Aside from knowing your theory and understanding what notes go with what chords, the answer is in your question. Phrasing. Phrases, just like spoken language. Breathe, pause, accent, get quiet, get loud, shift rhythms. Don't just ramble through run-on sentences of notes. Learn to sing in your head or out loud as you play. Rhythm is so import and to phrasing. Especially with guitar, breathe like a horn player. After years of formal jazz study, thinking of it like spoken phrases is what broke me out of trying to always play right notes, to playing the music and making art out of it.


The jazz sound involves:

  • reharmonization of the chord progression. particularly, harmonizing with tensions, secondary dominant chords, and non-diatonic passing chords
  • hitting the basic chord tones on the strong beats (beats 1 and 3)
  • using the leading tone and other chromatic tones to approach the basic chord tone on the beat

so, to achieve this sound, you need to understand harmony and understand how to reharmonize musical passages


Some more tips from Jazzology:

Here are some notes that can be added to a chord to give a more 'jazzy' sound.

Major triad:

  • add 6th and 9th
  • add M7 and 13
  • add #11 to either of the above for extra dissonance

Minor 7th (works as ii):

  • add 9
  • add 11 and/or 13 above the 9th for extra dissonance

Minor triad (works as i):

  • add 6 and 9
  • add M7
  • add 9 and/or 13 above for extra dissonance.


  • add 9 and/or 13

Dominant 7th (works as V7):

  • add 9 and possibly 13
  • add b9 and possibly b13
  • add #11 to either of the above for extra dissonance.

Diminished 7th:

  • may add the note a whole step above any chord tone.
  • diminished chord extensions do not usually receive numbers

Half Diminished 7th:

  • add M9
  • add 11
  • add M13 for extra dissonance.

If you are talking about improvisation, every jazz musician must get to know how to get the phrases.
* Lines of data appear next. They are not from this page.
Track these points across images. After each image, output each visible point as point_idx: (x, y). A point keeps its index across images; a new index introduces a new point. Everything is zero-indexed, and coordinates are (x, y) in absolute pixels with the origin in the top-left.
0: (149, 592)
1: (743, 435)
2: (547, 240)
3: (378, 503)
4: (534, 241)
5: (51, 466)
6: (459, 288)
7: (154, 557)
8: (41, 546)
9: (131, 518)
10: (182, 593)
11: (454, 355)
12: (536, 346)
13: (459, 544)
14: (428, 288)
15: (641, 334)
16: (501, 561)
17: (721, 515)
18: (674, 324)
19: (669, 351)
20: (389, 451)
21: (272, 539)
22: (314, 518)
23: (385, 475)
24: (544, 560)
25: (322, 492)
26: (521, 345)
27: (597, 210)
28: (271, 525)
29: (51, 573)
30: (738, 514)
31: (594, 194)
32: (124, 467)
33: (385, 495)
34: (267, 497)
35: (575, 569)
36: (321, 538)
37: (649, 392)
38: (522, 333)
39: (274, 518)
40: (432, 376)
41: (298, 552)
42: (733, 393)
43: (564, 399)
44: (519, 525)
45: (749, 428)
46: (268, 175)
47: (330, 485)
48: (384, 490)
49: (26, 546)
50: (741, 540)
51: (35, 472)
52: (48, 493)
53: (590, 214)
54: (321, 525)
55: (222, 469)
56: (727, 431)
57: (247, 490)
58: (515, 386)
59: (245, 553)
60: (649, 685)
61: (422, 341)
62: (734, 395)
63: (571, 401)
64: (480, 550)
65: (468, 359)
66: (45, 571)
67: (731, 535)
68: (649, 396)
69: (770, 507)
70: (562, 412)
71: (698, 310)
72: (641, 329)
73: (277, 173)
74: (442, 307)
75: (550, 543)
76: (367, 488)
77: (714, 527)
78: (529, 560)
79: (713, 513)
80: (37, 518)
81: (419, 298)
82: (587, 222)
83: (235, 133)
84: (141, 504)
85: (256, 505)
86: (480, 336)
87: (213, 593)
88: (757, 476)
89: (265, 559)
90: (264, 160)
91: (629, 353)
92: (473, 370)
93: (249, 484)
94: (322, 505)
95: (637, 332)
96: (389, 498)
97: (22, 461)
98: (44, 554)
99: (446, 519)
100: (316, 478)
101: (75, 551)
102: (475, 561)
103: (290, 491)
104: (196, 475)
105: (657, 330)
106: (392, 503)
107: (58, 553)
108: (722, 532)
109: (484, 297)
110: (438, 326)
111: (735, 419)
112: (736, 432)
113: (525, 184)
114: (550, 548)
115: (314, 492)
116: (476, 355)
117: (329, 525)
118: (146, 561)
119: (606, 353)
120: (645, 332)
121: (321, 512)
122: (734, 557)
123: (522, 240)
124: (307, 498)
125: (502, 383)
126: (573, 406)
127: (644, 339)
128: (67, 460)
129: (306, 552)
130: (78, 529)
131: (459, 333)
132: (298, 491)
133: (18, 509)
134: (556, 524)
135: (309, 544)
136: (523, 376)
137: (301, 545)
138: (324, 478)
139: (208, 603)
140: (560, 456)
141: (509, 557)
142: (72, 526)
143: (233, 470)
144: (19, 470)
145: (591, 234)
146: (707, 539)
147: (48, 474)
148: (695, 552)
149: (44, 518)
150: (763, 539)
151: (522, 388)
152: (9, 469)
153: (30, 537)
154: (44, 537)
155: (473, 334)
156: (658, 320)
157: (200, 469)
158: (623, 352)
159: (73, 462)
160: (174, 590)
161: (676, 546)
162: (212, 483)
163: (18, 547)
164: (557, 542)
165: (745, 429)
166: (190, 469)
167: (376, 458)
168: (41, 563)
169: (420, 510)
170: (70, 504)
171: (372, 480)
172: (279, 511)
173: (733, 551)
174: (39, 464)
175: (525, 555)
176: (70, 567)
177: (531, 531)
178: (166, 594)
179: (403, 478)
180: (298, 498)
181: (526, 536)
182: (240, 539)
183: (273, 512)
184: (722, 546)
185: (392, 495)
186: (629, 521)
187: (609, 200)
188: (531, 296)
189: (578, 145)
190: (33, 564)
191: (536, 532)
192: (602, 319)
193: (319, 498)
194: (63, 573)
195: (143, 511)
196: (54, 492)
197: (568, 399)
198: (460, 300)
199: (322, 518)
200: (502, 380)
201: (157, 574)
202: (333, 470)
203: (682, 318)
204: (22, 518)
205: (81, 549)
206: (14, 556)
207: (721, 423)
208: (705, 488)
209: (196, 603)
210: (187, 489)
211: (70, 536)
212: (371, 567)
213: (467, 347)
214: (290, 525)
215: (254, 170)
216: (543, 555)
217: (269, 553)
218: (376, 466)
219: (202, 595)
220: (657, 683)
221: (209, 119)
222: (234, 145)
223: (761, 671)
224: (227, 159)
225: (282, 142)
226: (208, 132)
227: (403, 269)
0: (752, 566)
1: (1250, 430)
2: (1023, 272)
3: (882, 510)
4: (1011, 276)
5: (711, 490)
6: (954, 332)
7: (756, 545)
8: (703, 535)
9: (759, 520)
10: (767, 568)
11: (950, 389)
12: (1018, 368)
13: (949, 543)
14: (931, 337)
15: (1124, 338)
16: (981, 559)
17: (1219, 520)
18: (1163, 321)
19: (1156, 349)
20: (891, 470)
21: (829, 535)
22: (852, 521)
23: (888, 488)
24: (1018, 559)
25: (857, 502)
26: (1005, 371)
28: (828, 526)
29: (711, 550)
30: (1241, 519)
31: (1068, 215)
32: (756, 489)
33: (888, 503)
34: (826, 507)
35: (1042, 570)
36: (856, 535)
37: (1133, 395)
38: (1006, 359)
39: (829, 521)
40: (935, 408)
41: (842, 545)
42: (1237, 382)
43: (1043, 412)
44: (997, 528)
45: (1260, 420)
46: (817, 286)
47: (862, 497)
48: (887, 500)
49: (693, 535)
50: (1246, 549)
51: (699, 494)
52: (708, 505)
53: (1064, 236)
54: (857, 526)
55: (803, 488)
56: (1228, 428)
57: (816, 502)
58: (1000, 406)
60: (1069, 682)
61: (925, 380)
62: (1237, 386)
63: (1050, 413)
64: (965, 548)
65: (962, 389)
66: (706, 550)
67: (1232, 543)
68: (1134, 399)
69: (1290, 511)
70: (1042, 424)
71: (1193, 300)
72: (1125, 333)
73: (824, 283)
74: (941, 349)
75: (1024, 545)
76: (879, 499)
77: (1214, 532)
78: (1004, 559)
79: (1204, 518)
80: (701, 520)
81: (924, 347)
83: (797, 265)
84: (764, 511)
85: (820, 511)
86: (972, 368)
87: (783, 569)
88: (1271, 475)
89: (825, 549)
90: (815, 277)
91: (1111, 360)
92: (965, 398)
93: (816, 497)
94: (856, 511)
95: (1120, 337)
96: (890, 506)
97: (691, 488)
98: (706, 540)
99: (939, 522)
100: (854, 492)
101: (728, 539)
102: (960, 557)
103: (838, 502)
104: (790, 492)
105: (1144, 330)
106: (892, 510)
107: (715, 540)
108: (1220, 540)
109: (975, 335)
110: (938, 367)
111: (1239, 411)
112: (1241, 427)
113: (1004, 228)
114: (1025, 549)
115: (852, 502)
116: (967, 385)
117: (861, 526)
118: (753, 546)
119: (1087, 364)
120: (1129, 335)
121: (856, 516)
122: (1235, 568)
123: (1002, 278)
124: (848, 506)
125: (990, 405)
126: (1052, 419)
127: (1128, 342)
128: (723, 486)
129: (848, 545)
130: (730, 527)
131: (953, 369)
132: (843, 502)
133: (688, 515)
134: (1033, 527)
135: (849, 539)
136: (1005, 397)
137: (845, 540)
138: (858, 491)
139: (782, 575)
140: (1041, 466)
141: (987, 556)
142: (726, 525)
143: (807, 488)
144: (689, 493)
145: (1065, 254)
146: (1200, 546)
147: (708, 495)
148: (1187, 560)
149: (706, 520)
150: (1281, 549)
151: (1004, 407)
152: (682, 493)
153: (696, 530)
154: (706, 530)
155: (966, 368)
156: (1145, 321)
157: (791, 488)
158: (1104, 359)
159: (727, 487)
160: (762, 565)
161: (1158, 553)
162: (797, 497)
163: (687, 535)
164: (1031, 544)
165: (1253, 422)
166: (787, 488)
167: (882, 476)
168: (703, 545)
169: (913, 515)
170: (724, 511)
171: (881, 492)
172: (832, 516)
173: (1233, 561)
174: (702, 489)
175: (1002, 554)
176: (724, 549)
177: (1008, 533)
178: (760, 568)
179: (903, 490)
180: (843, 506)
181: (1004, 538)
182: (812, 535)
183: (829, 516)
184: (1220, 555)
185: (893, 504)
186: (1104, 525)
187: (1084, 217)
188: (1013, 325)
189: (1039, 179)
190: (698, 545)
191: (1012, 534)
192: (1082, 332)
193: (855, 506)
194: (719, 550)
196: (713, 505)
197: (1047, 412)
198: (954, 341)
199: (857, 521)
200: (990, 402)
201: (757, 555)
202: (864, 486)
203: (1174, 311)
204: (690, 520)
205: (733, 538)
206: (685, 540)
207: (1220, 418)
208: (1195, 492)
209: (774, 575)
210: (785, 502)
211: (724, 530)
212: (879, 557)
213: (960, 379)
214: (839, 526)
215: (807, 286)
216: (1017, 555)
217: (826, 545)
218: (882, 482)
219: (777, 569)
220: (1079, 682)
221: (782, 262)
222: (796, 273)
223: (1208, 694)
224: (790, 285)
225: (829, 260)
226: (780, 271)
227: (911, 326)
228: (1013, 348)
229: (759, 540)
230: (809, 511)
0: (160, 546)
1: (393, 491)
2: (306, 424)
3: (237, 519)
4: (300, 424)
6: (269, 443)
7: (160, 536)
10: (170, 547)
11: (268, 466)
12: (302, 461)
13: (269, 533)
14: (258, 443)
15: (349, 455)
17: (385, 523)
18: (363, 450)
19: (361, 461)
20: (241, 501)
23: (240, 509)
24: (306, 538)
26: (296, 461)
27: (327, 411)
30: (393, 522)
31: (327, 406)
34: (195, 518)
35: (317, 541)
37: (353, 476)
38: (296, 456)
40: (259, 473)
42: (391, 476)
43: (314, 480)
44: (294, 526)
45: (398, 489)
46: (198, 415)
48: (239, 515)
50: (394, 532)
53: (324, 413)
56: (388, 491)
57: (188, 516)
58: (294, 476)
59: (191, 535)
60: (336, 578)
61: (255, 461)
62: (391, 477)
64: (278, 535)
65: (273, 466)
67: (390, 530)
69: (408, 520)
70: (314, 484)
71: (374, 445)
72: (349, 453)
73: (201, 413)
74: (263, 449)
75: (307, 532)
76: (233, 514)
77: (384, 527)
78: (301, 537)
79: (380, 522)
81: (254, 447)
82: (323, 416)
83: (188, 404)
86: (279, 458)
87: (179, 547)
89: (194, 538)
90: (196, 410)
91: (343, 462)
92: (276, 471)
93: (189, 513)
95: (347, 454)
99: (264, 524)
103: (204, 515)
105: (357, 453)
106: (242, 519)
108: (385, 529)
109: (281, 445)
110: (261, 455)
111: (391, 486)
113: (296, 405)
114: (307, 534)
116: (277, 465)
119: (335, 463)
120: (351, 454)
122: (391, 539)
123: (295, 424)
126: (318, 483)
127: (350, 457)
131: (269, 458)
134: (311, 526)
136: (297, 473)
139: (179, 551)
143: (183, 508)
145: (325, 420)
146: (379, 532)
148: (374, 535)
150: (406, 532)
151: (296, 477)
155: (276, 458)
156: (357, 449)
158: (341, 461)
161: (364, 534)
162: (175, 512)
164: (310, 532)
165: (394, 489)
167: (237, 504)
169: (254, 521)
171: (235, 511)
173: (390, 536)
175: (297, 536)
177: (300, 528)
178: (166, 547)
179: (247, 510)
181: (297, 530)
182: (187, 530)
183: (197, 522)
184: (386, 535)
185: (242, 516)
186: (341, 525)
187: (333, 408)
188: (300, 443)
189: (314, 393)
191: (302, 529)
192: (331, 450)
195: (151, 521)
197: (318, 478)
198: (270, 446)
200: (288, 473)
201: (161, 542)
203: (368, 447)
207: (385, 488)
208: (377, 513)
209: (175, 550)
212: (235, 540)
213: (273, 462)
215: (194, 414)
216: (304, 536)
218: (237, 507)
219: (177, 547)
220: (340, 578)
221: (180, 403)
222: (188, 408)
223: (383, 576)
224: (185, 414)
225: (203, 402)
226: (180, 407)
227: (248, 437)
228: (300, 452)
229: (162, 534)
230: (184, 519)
Everybody is different.

You should know what jazz types are you. Swing, ska, blues-jazz, fusion, rock-jazz, etc, you can choose more than one, so it'll make you unique. Then you choose your favorite artists. Perhaps if you chose blues-jazz, you can pick Jimi Hendrix for blues and Count Basie for jazz, you can combine that two into you. Try to cover their songs, try to cover Jimi Hendrix's song in Count Basie's style maybe.

I'm a rock-jazz guitarist, sometimes I do bend my string, shred, sweep-picking in my acoustic guitar while playing jazz. You can try that.

About how you improvise, you can remember one of your favorite artist's licks, you may insert that lick on another song that you're playing with. Jazz improvise/phrases is about the player's mood, taste, time, articulation (if the players shred, he/she won't stop talking in real life). You can be different at day and night. Maybe at night, you're calm, smooth, but at the day, you're shredding all the time. Instead of shredding all the time, a guitarist that I don't remember said: "Improvisation is just like speaking, you need to breath, you need to put your emotion in your instrument.".

Maybe that's enough to answer this and inspire you.


Reharmonization of the chord progression so as to provide different target tones for your improvisation. That's what it boils down to. I recommend you learn reharmonization techniques.